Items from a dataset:
╭──
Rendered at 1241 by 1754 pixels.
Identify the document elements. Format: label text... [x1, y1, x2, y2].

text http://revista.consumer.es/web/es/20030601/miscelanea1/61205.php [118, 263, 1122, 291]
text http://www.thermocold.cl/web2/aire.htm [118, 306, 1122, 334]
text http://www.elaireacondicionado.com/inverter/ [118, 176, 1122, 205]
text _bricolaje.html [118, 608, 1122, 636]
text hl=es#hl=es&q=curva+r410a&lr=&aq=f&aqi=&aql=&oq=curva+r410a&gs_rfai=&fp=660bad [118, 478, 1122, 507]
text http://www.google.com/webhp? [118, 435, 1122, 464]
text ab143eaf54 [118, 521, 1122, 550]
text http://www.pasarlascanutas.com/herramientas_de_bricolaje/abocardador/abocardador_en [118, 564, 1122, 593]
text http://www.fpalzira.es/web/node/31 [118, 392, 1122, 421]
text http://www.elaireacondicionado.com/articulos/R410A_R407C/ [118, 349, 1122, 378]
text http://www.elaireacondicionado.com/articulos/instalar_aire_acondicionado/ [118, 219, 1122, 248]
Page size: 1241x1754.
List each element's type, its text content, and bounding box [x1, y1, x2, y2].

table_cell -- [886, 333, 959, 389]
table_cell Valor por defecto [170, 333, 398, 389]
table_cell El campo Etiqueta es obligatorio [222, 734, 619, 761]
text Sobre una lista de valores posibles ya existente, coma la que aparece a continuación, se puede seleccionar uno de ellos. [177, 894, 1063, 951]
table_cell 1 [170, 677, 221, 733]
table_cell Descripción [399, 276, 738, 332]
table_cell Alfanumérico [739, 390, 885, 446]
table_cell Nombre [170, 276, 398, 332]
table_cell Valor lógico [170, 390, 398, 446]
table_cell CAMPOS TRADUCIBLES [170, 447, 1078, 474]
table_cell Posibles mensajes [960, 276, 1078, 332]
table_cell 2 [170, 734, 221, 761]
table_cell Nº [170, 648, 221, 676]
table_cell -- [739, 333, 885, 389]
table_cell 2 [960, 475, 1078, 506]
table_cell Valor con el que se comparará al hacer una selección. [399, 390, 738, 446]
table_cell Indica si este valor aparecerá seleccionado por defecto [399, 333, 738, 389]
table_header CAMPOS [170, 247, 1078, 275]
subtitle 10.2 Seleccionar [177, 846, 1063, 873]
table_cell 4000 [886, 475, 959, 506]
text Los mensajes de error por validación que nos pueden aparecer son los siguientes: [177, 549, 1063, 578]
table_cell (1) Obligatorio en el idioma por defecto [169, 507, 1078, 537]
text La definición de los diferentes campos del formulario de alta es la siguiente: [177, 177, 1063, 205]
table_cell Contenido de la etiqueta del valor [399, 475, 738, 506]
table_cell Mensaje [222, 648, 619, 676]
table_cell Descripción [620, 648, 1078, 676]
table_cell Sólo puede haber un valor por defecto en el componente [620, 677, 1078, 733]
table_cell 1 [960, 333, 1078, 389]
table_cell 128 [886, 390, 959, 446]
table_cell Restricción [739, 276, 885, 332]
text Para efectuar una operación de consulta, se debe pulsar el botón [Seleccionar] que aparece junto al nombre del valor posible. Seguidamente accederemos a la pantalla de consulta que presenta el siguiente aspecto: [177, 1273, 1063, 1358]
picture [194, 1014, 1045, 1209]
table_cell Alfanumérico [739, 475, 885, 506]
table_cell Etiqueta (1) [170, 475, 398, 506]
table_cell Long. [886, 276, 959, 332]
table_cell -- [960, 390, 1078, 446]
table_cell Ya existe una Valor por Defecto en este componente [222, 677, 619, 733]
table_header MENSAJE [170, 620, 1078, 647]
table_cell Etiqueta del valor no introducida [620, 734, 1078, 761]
╰──
Write out all the records again with "Alfanumérico" swapped for "Texto" and everything else left unchanged.

Finished exercise:
Rendered at 1241 by 1754 pixels.
Identify the document elements. Format: label text... [x1, y1, x2, y2].

text http://revista.consumer.es/web/es/20030601/miscelanea1/61205.php [118, 263, 1122, 291]
text http://www.thermocold.cl/web2/aire.htm [118, 306, 1122, 334]
text http://www.elaireacondicionado.com/inverter/ [118, 176, 1122, 205]
text _bricolaje.html [118, 608, 1122, 636]
text hl=es#hl=es&q=curva+r410a&lr=&aq=f&aqi=&aql=&oq=curva+r410a&gs_rfai=&fp=660bad [118, 478, 1122, 507]
text http://www.google.com/webhp? [118, 435, 1122, 464]
text ab143eaf54 [118, 521, 1122, 550]
text http://www.pasarlascanutas.com/herramientas_de_bricolaje/abocardador/abocardador_en [118, 564, 1122, 593]
text http://www.fpalzira.es/web/node/31 [118, 392, 1122, 421]
text http://www.elaireacondicionado.com/articulos/R410A_R407C/ [118, 349, 1122, 378]
text http://www.elaireacondicionado.com/articulos/instalar_aire_acondicionado/ [118, 219, 1122, 248]
Page size: 1241x1754.
List each element's type, its text content, and bounding box [x1, y1, x2, y2].

table_cell -- [886, 333, 959, 389]
table_cell Valor por defecto [170, 333, 398, 389]
table_cell El campo Etiqueta es obligatorio [222, 734, 619, 761]
text Sobre una lista de valores posibles ya existente, coma la que aparece a continuación, se puede seleccionar uno de ellos. [177, 894, 1063, 951]
table_cell 1 [170, 677, 221, 733]
table_cell Descripción [399, 276, 738, 332]
table_cell Texto [739, 390, 885, 446]
table_cell Nombre [170, 276, 398, 332]
table_cell Valor lógico [170, 390, 398, 446]
table_cell CAMPOS TRADUCIBLES [170, 447, 1078, 474]
table_cell Posibles mensajes [960, 276, 1078, 332]
table_cell 2 [170, 734, 221, 761]
table_cell Nº [170, 648, 221, 676]
table_cell -- [739, 333, 885, 389]
table_cell 2 [960, 475, 1078, 506]
table_cell Valor con el que se comparará al hacer una selección. [399, 390, 738, 446]
table_cell Indica si este valor aparecerá seleccionado por defecto [399, 333, 738, 389]
table_header CAMPOS [170, 247, 1078, 275]
subtitle 10.2 Seleccionar [177, 846, 1063, 873]
table_cell 4000 [886, 475, 959, 506]
text Los mensajes de error por validación que nos pueden aparecer son los siguientes: [177, 549, 1063, 578]
table_cell (1) Obligatorio en el idioma por defecto [169, 507, 1078, 537]
text La definición de los diferentes campos del formulario de alta es la siguiente: [177, 177, 1063, 205]
table_cell Contenido de la etiqueta del valor [399, 475, 738, 506]
table_cell Mensaje [222, 648, 619, 676]
table_cell Descripción [620, 648, 1078, 676]
table_cell Sólo puede haber un valor por defecto en el componente [620, 677, 1078, 733]
table_cell 1 [960, 333, 1078, 389]
table_cell 128 [886, 390, 959, 446]
table_cell Restricción [739, 276, 885, 332]
text Para efectuar una operación de consulta, se debe pulsar el botón [Seleccionar] que aparece junto al nombre del valor posible. Seguidamente accederemos a la pantalla de consulta que presenta el siguiente aspecto: [177, 1273, 1063, 1358]
picture [194, 1014, 1045, 1209]
table_cell Texto [739, 475, 885, 506]
table_cell Etiqueta (1) [170, 475, 398, 506]
table_cell Long. [886, 276, 959, 332]
table_cell -- [960, 390, 1078, 446]
table_cell Ya existe una Valor por Defecto en este componente [222, 677, 619, 733]
table_header MENSAJE [170, 620, 1078, 647]
table_cell Etiqueta del valor no introducida [620, 734, 1078, 761]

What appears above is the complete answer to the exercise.